Applicants 1 to 12 had not maintained contact with their lawyer and had not provided any indication of their whereabouts or how they could be reached. In those circumstances the Court found that they had lost interest in the proceedings and no longer wished to pursue their application.
Applicants 13 to 17 are a couple of Kosovar nationality and their three children, aged 2, 9 and 11 at the time. The Court observed, first, that the applicants had merely indicated, in a general and unsubstantiated manner, that they had lived in a tent on concrete ground without providing any precise information enabling it to make a proper assessment of their living conditions with their children during the three months and eleven days they had stayed on the site, in particular as regards the possibilities for eating and washing.

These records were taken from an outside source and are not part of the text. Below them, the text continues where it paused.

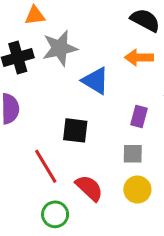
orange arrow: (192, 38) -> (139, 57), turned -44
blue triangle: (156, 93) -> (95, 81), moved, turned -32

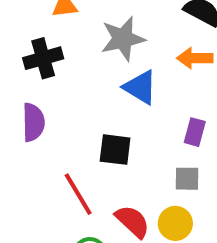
gray star: (60, 48) -> (123, 39), moved
yellow circle: (137, 190) -> (175, 223), moved

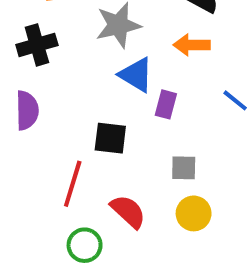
purple rectangle: (195, 132) -> (166, 104), moved
red line: (78, 194) -> (73, 184), turned 48
yellow circle: (175, 223) -> (194, 213), moved

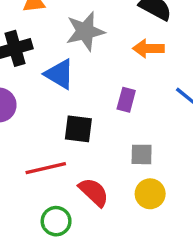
blue triangle: (136, 75) -> (59, 74), moved
red line: (73, 184) -> (46, 168), turned 60

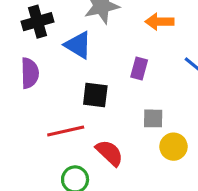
yellow circle: (150, 194) -> (173, 147), moved

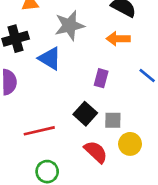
black square: (95, 95) -> (85, 114), moved, turned 35
red semicircle: (109, 153) -> (96, 152), moved

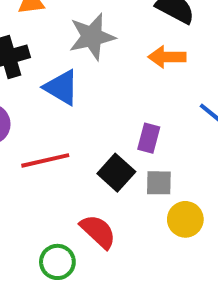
purple rectangle: (101, 78) -> (149, 138), moved
red line: (39, 131) -> (45, 160), moved
red semicircle: (96, 152) -> (98, 232), moved

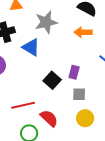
red line: (45, 160) -> (23, 105), moved
black square: (116, 173) -> (52, 80), moved
yellow circle: (185, 219) -> (85, 118), moved

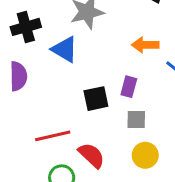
orange arrow: (83, 32) -> (145, 45), moved
black square: (52, 80) -> (96, 99), turned 36

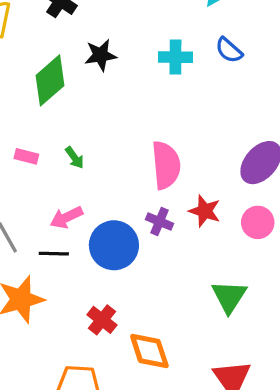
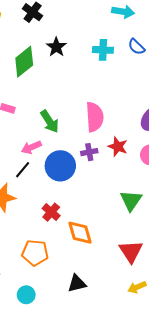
black star: (101, 55) -> (56, 47), turned -30
green arrow: (75, 158) -> (50, 121), moved, size x1.6
purple cross: (160, 221) -> (89, 152), turned -35
black line: (54, 254) -> (23, 170), turned -54

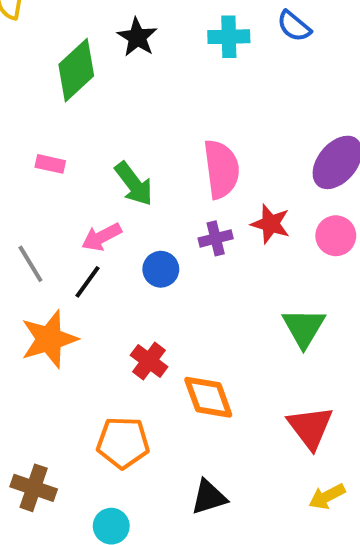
blue circle: (60, 166) -> (161, 269), size x0.6

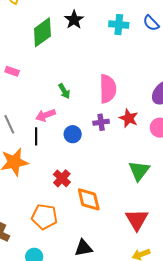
pink rectangle: (50, 164) -> (12, 71), moved
green arrow: (134, 184) -> (64, 91), size x0.7
black line: (88, 282) -> (36, 136), turned -42

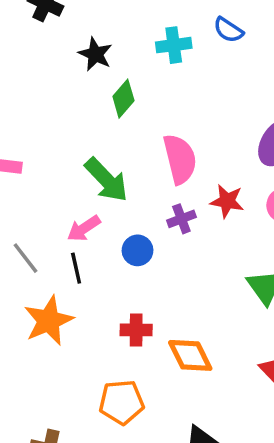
green diamond: (42, 32) -> (123, 99), moved, size x0.7
green arrow: (64, 91) -> (106, 180), size x1.8
red cross: (62, 178) -> (136, 330), turned -30

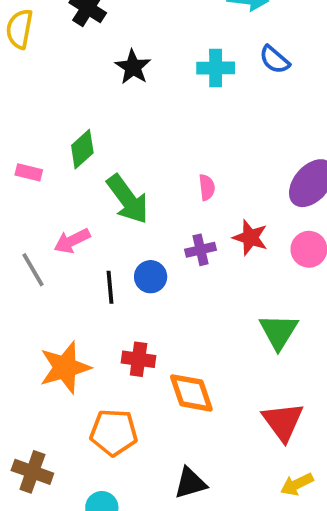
green diamond: (123, 99) -> (82, 149), moved
pink semicircle: (180, 159) -> (207, 187), size x0.5
pink arrow: (84, 228) -> (72, 241), moved
black line: (76, 268) -> (110, 287), moved
orange star: (49, 321) -> (65, 368), moved

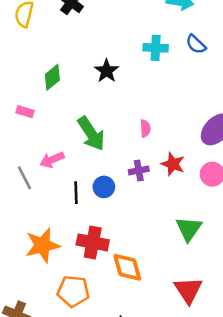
black star: (133, 67) -> (107, 71), moved
green diamond: (82, 149) -> (52, 77), moved
red cross: (139, 359) -> (93, 242), size x1.4

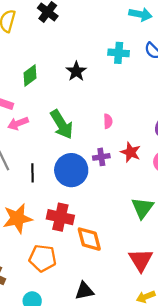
pink arrow: (52, 160) -> (18, 123), moved
blue circle: (104, 187) -> (71, 170), size x1.8
black line: (76, 193) -> (33, 173), moved

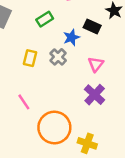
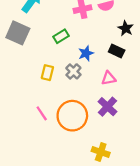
black rectangle: (92, 26) -> (117, 51), moved
pink triangle: (96, 64) -> (109, 78), turned 42
orange circle: (54, 128) -> (72, 116), moved

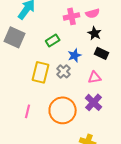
black star: (126, 28) -> (95, 33), moved
yellow rectangle: (47, 73) -> (41, 72), size x1.5
pink line: (42, 113) -> (28, 111), moved, turned 48

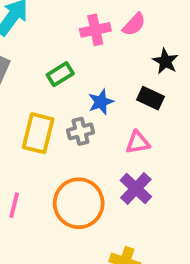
pink semicircle: (93, 13) -> (134, 24), turned -32
black star: (95, 33) -> (165, 61), moved
gray cross: (64, 71) -> (81, 131), turned 32

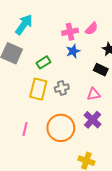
green rectangle: (60, 74) -> (43, 62), moved
blue star: (101, 102) -> (73, 51), moved

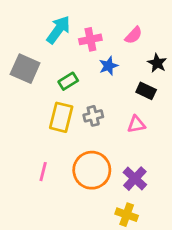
cyan arrow: (24, 25) -> (58, 30), moved
pink cross: (70, 32) -> (90, 39), moved
purple cross: (93, 120) -> (135, 179), moved

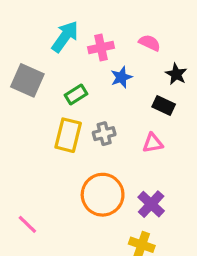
pink semicircle: (134, 35) -> (150, 43), turned -108
pink line: (43, 172) -> (27, 224), moved, turned -60

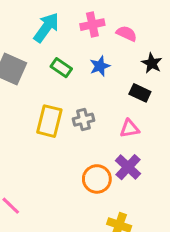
pink cross: (101, 48) -> (92, 25), moved
green rectangle: (76, 94) -> (61, 68), moved, turned 66
orange circle: (103, 195) -> (97, 179), moved, size x0.7
purple cross: (151, 204) -> (128, 167), moved

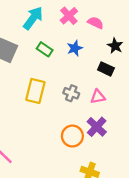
pink cross: (92, 25) -> (69, 16), turned -30
gray cross: (84, 120) -> (71, 93), moved, turned 35

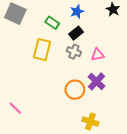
green rectangle: (45, 49) -> (52, 23), moved
black rectangle: (106, 69) -> (76, 33), moved, turned -64

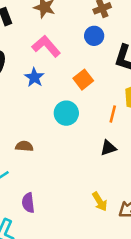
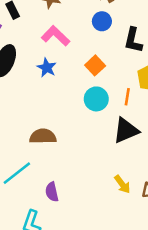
cyan circle: (66, 113) -> (96, 99), moved
brown semicircle: (24, 146) -> (43, 136), size x1.5
black triangle: (108, 148) -> (126, 130), size x1.6

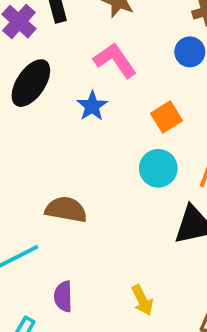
yellow arrow: (122, 184) -> (142, 300), moved

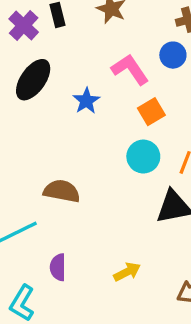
pink L-shape: (115, 60) -> (130, 69), moved
yellow arrow: (142, 300) -> (127, 272), turned -92

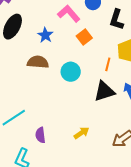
cyan circle: (143, 157) -> (71, 72), moved
brown semicircle: (62, 191) -> (38, 62), moved

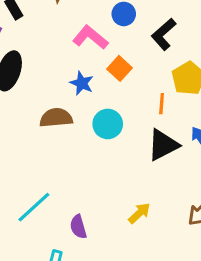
black L-shape: (117, 20) -> (164, 34), turned 40
blue star: (45, 35) -> (82, 83), moved

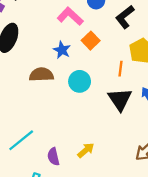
black triangle: (163, 145) -> (120, 99), turned -40
yellow arrow: (139, 213) -> (86, 150), moved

Secondly, the French authorities had not remained indifferent to the applicants’ situation and their basic needs – housing, food and washing – had all been met.
Although the applicants had not received the waiting allowance until 12 and 21 November 2013, it was not in dispute that they had received food aid in the form of vouchers between 29 June and 9 October 2013, the date of their departure from the camp. The children had been under medical supervision and vaccinated and those who were then aged 9 and 11 had been able to attend school. Lastly, accommodation in a permanent structure had been offered three months and eleven days after their arrival in the camp, which was relatively quick.
In the light of all these factors, the Court found that the applicants’ living conditions had improved rapidly and significantly. Moreover, during the period in question the applicants had not been left without any prospect of seeing their situation improve. They had been summoned to the prefecture on 10 September 2013 to file their asylum application. OFPRA had examined their application under the fast-track procedure and had decided on their asylum application on 3 February 2014.
While it was true that the camp on Avenue de Blida, where the applicants had lived from 29 June to 3 October 2013, had been overcrowded, that its sanitary conditions had been unsatisfactory and that it had become insalubrious over the weeks, the Court was not in a position to conclude that the applicants had found themselves, during the relevant period, in a situation of material deprivation that had reached the threshold of severity necessary to fall within the scope of Article 3.